Above patients were randomized to 2 groups. In the NE group, NE was discontinued at
the rate 0.1 mcg/kg/min every hour, keeping the AVP infusion at 0.03 U/min; next, AVP was weaned at a rate 0.01 U/min every hour if the MAP was maintained above 65 mmHg for 2 h after successful termination of NE. Care of septic shock was per surviving sepsis guidelines. They checked serum copeptin level in both groups.
While tapering either vasopressor, if hypotension developed, they followe following protocol
Administration of a fluid challenge (of at least 30 mL/kg of IV crystalloid or equivalent volume of colloid over 30 min) was initially performed to keep CVP >8 mmHg. If CVP was ≥ 8, the discontinued vasopressor was increased up to its dose prior to the hypotension, and then increased according to the protocol (NE, 0.1mcg/kg/min and AVP, 0.0 l unit/min) to maintain the target MAP. If the target
MAP was not achieved despite these interventions, the NE dose was increased by 0.1mcg/kg/min every hour until the MAP stabilized.
This study was stopped early because there was significant higher incidence of hypotension in norepinephrine group. NE tapering was significantly associated with hypotension during the study
period (hazard ratio, 2.221; 95% confidence interval, 1.106–4.460; p = 0.025). The serum copeptin level was lower in patients in whom hypotension developed during tapering of AVP than it was in those without hypotension.
Vasopressin(AVP) is an endogenous peptide, produced in the hypothalamic supraoptic nuclei and paraventricular nuclei (known as osmoreceptors). It is stored in the posterior pituitary. Important triggers for its release and synthesis include hyperosmolar plasma/urine, hypotension, and hypovolemia. AVP is a non-specific V1a, V1b (V3) and V2 receptors agonist. Its vasoconstriction effect ismainly through V1a receptor stimulation in the smooth muscles of the vasculature.
Other proposed effects from V1a receptor activation include vasodilator effects in the pulmonary and coronary vasculature. The proposed mechanism is through release of nitric oxide (NO) from
V2 receptor activation leads to water channel aquaphorin 2 expression and translocation in the principal cells of the collecting tubule in the kidney.

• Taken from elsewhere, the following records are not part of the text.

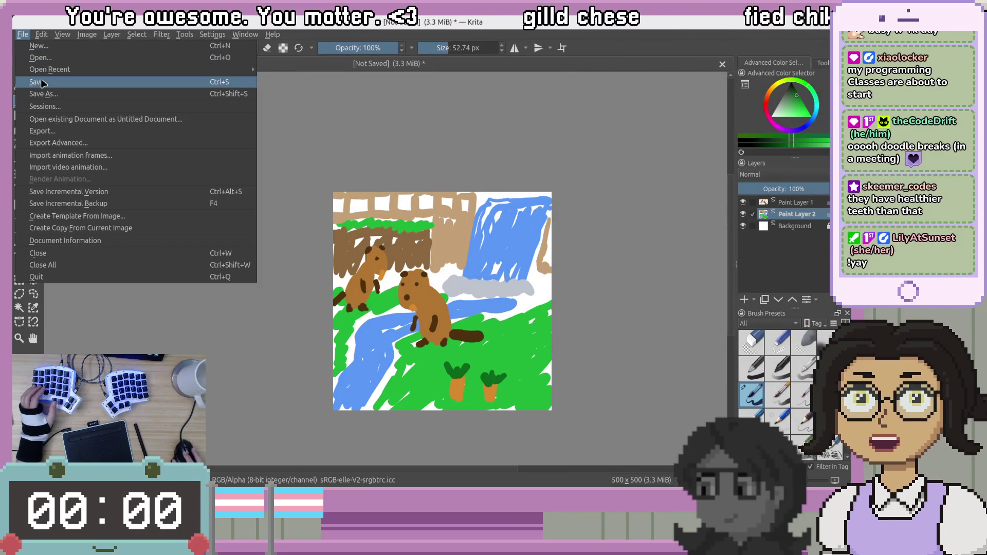
click(36, 82)
key(Escape)
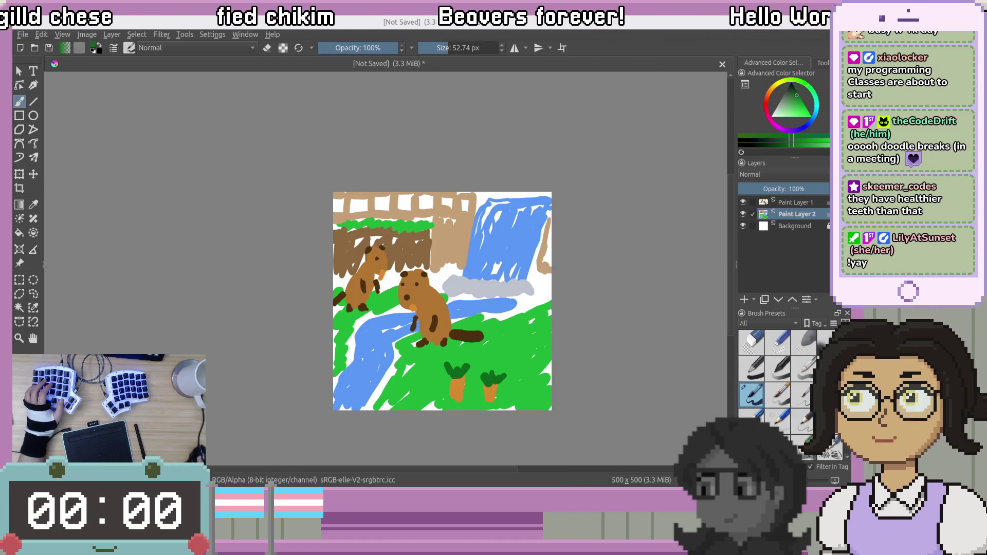
key(ctrl+s)
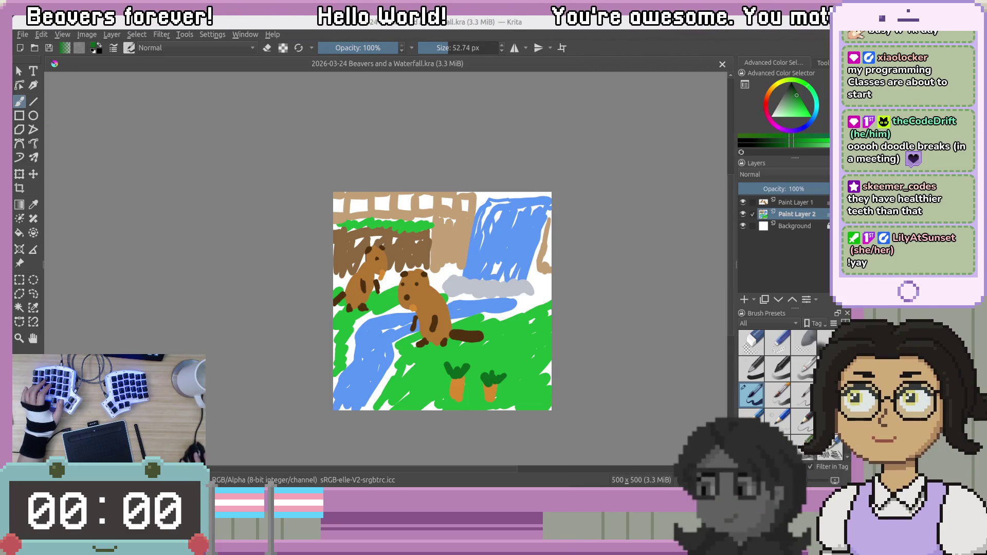
key(alt+Tab)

Measurement of circulating AVP is problematic due to its short half-life, instability, and cumbersome detection methods . In contrast, copeptin is a stable fragment that is located at the C terminal of provasopressin. Copeptin levels directly mirror AVP levels because of its stoichiometric synthesis.
ROLE IN SEPTIC SHOCK
Low levels of vasopressin are found in patients with septic shock. Prior to VASST trial, there were several experimental studies regarding use of vasopressin in septic shock. VASST trial showed that low-dose vasopressin did not reduce mortality rates as compared with norepinephrine in septic shock but a later analysis showed patients with less severe septic shock had a better survival outcome when low dose AVP therapy was administered. Also showed that there was a 50% reduction in end-stage renal failure in the AVP group and dialysis requirement.
VANCS trial showed that vasopressin can be used as a first-line vasopressor agent in postcardiac surgery vasoplegic shock and improves clinical outcomes.
VANISH trial (Effect of Early Vasopressin vs Norepinephrine on Kidney Failure in Patients With Septic Shock) showed that among adults with septic shock, the early use of vasopressin compared with norepinephrine did not improve the number of kidney failure-free days.
At present, at the standard therapeutic dose, vasopressin is considered a “catecholamine sparing”
agent in severe sepsis, and is used most often in conjunction with norepinephrine.
Early introduction of vasopressin in patients with septic shock who have adequately volume resuscitated may lower the incidence of atrial fibrillation as well as renal failure. However, once patients are stable, its better to taper vasopressin first.